ROANOKE TIMES

                         Roanoke Times
                 Copyright (c) 1995, Landmark Communications, Inc.

DATE: TUESDAY, April 5, 1994                   TAG: 9404050076
SECTION: VIRGINIA                    PAGE: C-4   EDITION: METRO 
SOURCE: Associated Press
DATELINE: PULASKI                                LENGTH: Medium


EXPERT HELPS SHEEP SHEARERS SHARPEN THEIR SPEEDY SKILLS

Armed with buzzing clippers and guidance from one of New Zealand's champions in the trade, sheep shearers from four states practiced their skills on 500 ewes.

Colin Gibson, 48, made a stop at Springfield Farm in Pulaski County as part of a 4 1/2-month tour to share his shearing techniques at sheep farms across the United States.

"On the whole, our shearers are much, much better now that we've started these schools," said Steve Umberger, sheep specialist for the Virginia Cooperative Extension Service.

Eight shearers gathered for the three-day session, which yielded about 3,500 pounds of wool. The clinic should make shearers faster and more productive, Umberger said.

Speed is especially important in Virginia, where about 30 shearers are responsible for shaving wool from the state's 70,000 mature sheep, he said.

"They have to be very good to get around to over 2,000 farms and get these sheep sheared" during the two-month spring shearing season, Umberger said.

The shearers, dressed in jeans and plaid shirts with sleeves rolled up to the elbows, gathered in a hilltop barn to watch Gibson wrestle one of the sheep into position and attack its woolly coat.

Gibson, who has 3,000 sheep of his own in New Zealand, spent most of his time in Pulaski wandering among the men and animals, stopping occasionally to give a few pointers.

The shearers came to the school with varying levels of experience, and some of the veterans competed with each other to see who could work the fastest, Umberger said.

Gibson arrived in the United States a little more than a month ago as a representative from the New Zealand Wool Board, which has been sending specialists to the United States for several years.

In Gibson's native country of 3 million people, there are about 50 million sheep. The United States has about 9 million sheep, Gibson said.

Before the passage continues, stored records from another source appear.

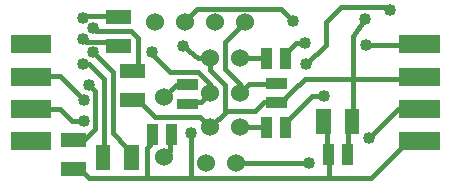
<source format=gbr>
G04 Title: (unknown), layergroup #1 *
G04 Creator: pcb-bin 1.99p *
G04 CreationDate: Tue Aug 24 15:19:08 2004 UTC *
G04 For: marek *
G04 Format: Gerber/RS-274X *
G04 PCB-Dimensions: 145000 59000 *
G04 PCB-Coordinate-Origin: lower left *
%MOIN*%
%FSLAX24Y24*%
G04 contains layers solder (0) GND-sldr (1) Vcc-sldr (2) *
%IPPOS*%
%ADD11C,0.0150*%
%ADD12C,0.0600*%
%ADD13C,0.0800*%
%ADD14R,0.0600X0.0600*%
%ADD15R,0.0800X0.0800*%
%ADD16C,0.0080*%
%ADD17C,0.0660*%
%ADD18C,0.0100*%
%ADD19C,0.0200*%
%ADD20C,0.0500*%
%ADD21C,0.0260*%
%ADD22R,0.0200X0.0200*%
%ADD23R,0.0500X0.0500*%
%ADD24R,0.0260X0.0260*%
%ADD25R,0.0360X0.0360*%
%ADD26R,0.0560X0.0560*%
%ADD27R,0.0420X0.0420*%
%ADD28R,0.0480X0.0480*%
%ADD29R,0.0680X0.0680*%
%ADD30R,0.0540X0.0540*%
%ADD31C,0.0400*%
%LNGROUP_0*%
%LPD*%
G01X0Y0D02*
G54D11*X6100Y1600D02*Y100D01*
X12120D02*X2700D01*
X6200D02*X6100D01*
X12750Y5700D02*X12650Y5800D01*
X13350Y1330D02*X12120Y100D01*
X11500Y2350D02*Y4850D01*
X11900Y5400D02*X11500Y4850D01*
X11950Y4550D02*X13250D01*
X13000Y2400D02*X13250D01*
X9120Y2630D02*X9690Y3200D01*
X10150Y2850D02*X9350Y2050D01*
X10550Y2850D02*X10150D01*
X2550Y2000D02*X2150D01*
X2550Y2700D02*X1750Y3500D01*
X1300D01*
X2150Y2000D02*X1750Y2400D01*
X11350Y1100D02*Y1650D01*
X11320Y1070D02*X11350Y1100D01*
X10650D02*Y1650D01*
Y1100D02*X10700Y1050D01*
X9900Y3400D02*X13250D01*
X4650Y1100D02*Y100D01*
X9120Y2630D02*X9240Y2750D01*
X9700Y3200D02*X9900Y3400D01*
X12650Y5800D02*X11100D01*
X4900Y2150D02*X6400D01*
X4330Y2720D02*X4900Y2150D01*
X4800Y4250D02*Y4300D01*
X5400Y3650D02*X4800Y4250D01*
X6350Y3650D02*X5400D01*
X6750Y3250D02*X6350Y3650D01*
X6750Y2950D02*Y3250D01*
X7750D02*Y3200D01*
X7250Y3750D02*X7750Y3250D01*
X7250Y4650D02*Y3750D01*
X6750Y1800D02*X7300Y2350D01*
X8550Y2650D02*X8700D01*
X6750Y4100D02*Y3700D01*
X7250Y3200D01*
X2600Y4650D02*X3400D01*
X7250Y3200D02*Y2350D01*
X3500Y3650D02*Y1600D01*
X3950Y1150D01*
X10600Y5300D02*X11100Y5800D01*
X5200Y2800D02*X5600Y3200D01*
X10600Y4600D02*Y5300D01*
X2380Y420D02*X2700Y100D01*
X2550Y5500D02*X3650D01*
X4330Y4770D02*X4100Y5000D01*
X4330Y3680D02*Y4770D01*
X9100Y5750D02*X6300D01*
X9500Y5350D02*X9100Y5750D01*
X6350Y4100D02*X6750D01*
X2700Y3900D02*X2500D01*
X6450Y2650D02*X6250D01*
X9600Y4600D02*X9900D01*
X9270Y4270D02*X9600Y4600D01*
X6750Y2950D02*X6450Y2650D01*
X12050Y1450D02*X13000Y2400D01*
X7600Y600D02*X10050D01*
X6300Y5750D02*X5900Y5350D01*
X2850Y4300D02*X3500Y3650D01*
X3200Y1010D02*Y3400D01*
X2700Y3900D01*
X2950Y5000D02*X2850Y5100D01*
X7300Y2350D02*X8250D01*
X8550Y2650D01*
X7250Y4650D02*X7900Y5300D01*
X2900Y3000D02*Y1750D01*
X10700Y1050D02*Y100D01*
X9950Y3900D02*X10600Y4550D01*
X2900Y1750D02*X2500Y1350D01*
X6400Y2150D02*X6550Y2000D01*
X1750Y2400D02*X1300D01*
X4650Y1100D02*X4750Y1200D01*
X5400Y1000D02*Y1250D01*
X2700Y3200D02*X2900Y3000D01*
X8050Y3250D02*X8950D01*
X7750Y2950D02*X8050Y3250D01*
X7750Y1800D02*X8600D01*
X7750Y4100D02*X8600D01*
X5900Y5350D02*Y5300D01*
X3170Y980D02*X3200Y1010D01*
X10600Y4550D02*Y4700D01*
X5600Y3200D02*X5750D01*
X4750Y1200D02*Y1300D01*
X5850Y4500D02*X6350Y4100D01*
X4100Y5000D02*X2950D01*
X2500Y4750D02*X2600Y4650D01*
X5200Y800D02*X5400Y1000D01*
G54D12*X5200Y800D03*
Y2800D03*
X6750Y4100D03*
X7750D03*
X6750Y1800D03*
X7750D03*
Y2950D03*
X6750D03*
X7600Y600D03*
X6600D03*
X7900Y5300D03*
X6900D03*
X5900D03*
X4900D03*
G54D31*X2550Y2000D03*
X2500Y4750D03*
X6100Y1600D03*
X4800Y4300D03*
X2850Y5100D03*
X2550Y2700D03*
X9500Y5350D03*
X2500Y3900D03*
X2850Y4300D03*
X2500Y5450D03*
X5850Y4500D03*
X10050Y600D03*
X9900Y4600D03*
X9950Y3900D03*
X10550Y2850D03*
X2700Y3200D03*
X12050Y1450D03*
X11950Y4550D03*
X11900Y5400D03*
X12750Y5700D03*
G54D14*X13350Y4570D02*X14100D01*
X13350Y1330D02*X14100D01*
X13350Y2410D02*X14100D01*
X13350Y3490D02*X14100D01*
X400Y4570D02*X1150D01*
X400Y1330D02*X1150D01*
X400Y2410D02*X1150D01*
X400Y3490D02*X1150D01*
G54D25*X5830Y2580D02*X6170D01*
X5830Y3220D02*X6170D01*
G54D28*X11480Y2180D02*Y1820D01*
X10520Y2180D02*Y1820D01*
G54D25*X10680Y1070D02*Y730D01*
X11320Y1070D02*Y730D01*
X8780Y3270D02*X9120D01*
X8780Y2630D02*X9120D01*
X9270Y4270D02*Y3930D01*
X8630Y4270D02*Y3930D01*
G54D28*X4130Y980D02*Y620D01*
X3170Y980D02*Y620D01*
X3970Y3680D02*X4330D01*
X3970Y2720D02*X4330D01*
X2020Y420D02*X2380D01*
X2020Y1380D02*X2380D01*
G54D25*X4830Y1720D02*Y1380D01*
X5470Y1720D02*Y1380D01*
G54D28*X3520Y5480D02*X3880D01*
X3520Y4520D02*X3880D01*
G54D25*X9270Y1970D02*Y1630D01*
X8630Y1970D02*Y1630D01*
M02*

</source>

The Virginia Sheep Federation paid $1,000 for Gibson's visit, Umberger said. Each shearer paid a $20 registration fee for the school.

The shearers who attended Gibson's clinic came from Wythe, Grayson and Carroll counties and North Carolina, Tennessee and Maryland.

Before returning home, Gibson will have visited New York, Texas, Oklahoma and several Western states.